Hi Sandy. I agree with your thoughts about needing sunspots, but....
That rule has so much vague verbiage that it is easy to poke a hole in
it when trying to decide if it means that the QSO's between stations
must match.
We'll break it down now according to that interpretation:
Sent correctly?
Umm, the oldest little difference between contesting and the general
Ham QSO out there. Does this mean that a station that doesn't start
and end each QSO correctly, instead of just running a frequency, gets
no credit?
Received correctly?
I have no idea here, really...
Acknowledged correctly?
What is a correct acknowledgement? I know Ops who don't, I know ones
who QSL, I know ones who repeat.
Where is the checkbox in the log for acknowledgement?
Logged correctly.
This is the least ambiguous part of the rule. Logged correctly would
mean that the Callsign, exchange would match, and the times would be
within some predetermined range.
And the coup de gras is the "by each station"
Someone might make a case that every station in the whole contest has
to do everything correctly, lest there not be a complete QSO.
That particular rule is pretty poorly written (apologies to ARRL and
the writer)
Since there are holes in the rule as it is, and a side effect of the
rule under the interpretation in question is that no QSO will count
unless another station sends in their log with your QSO in it (in
itself arguable) unless the sponsor is going to only insist on exact
matches within submitted logs, and assume that all QSO's with stations
that didn't send in logs were correct, this is just messy.
*If* the intent is that both stations have matching data in the
logbook, the rule should be something more like:
Really Really Hypothetical Rule Alert!
The definition of a QSO for this contest is:
1. Callsigns must correspond exactly in each log.

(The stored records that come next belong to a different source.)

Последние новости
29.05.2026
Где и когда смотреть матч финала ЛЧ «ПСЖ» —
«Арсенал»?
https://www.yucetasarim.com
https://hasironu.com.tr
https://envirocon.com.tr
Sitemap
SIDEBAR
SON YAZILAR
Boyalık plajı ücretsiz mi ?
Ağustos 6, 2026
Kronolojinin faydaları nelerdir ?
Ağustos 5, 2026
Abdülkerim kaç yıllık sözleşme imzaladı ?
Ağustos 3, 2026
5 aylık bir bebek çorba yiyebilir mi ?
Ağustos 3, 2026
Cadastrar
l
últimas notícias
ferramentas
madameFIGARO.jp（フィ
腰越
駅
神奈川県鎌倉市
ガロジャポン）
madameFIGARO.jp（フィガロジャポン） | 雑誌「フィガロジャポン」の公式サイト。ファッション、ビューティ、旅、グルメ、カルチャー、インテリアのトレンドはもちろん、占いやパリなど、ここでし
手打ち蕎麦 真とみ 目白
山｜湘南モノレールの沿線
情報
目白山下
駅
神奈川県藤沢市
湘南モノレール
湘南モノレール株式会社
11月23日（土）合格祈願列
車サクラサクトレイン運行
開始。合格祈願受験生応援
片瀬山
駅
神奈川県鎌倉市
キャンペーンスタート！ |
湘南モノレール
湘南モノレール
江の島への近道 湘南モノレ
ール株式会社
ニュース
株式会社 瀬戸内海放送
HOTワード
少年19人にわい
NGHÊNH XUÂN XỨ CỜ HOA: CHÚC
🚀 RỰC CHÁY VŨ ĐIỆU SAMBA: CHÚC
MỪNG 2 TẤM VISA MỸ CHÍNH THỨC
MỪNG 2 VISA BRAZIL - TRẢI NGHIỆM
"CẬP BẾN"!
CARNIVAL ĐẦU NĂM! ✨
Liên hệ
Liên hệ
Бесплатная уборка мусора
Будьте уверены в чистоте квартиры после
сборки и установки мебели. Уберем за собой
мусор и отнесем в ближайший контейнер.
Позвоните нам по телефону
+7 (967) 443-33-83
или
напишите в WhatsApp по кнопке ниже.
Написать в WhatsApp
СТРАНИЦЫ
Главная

2. Exchanges must correspond exactly in each log.
3. Time of contact must match within (x) minutes in each log.
If all of the above criteria are not met, no QSO is awarded for either
station.
Hypothetical Rule Alert Off
Since we don't see anything else in the general rules stating that
stations get no credit for QSO's unless the stations they have QSO's
with send in logs, we have to figure out what that rule means, or
it's intent:
You are supposed to send your callsign and exchange correctly.
You are encouraged to acknowledge (no logbook entry for this, hence
"encouraged")
You are supposed to log what is sent to you correctly.
If you are missing parts or inaccurate in logging the other Op's
callsign and exchange - No QSO for you.
And that is something that they do enforce now.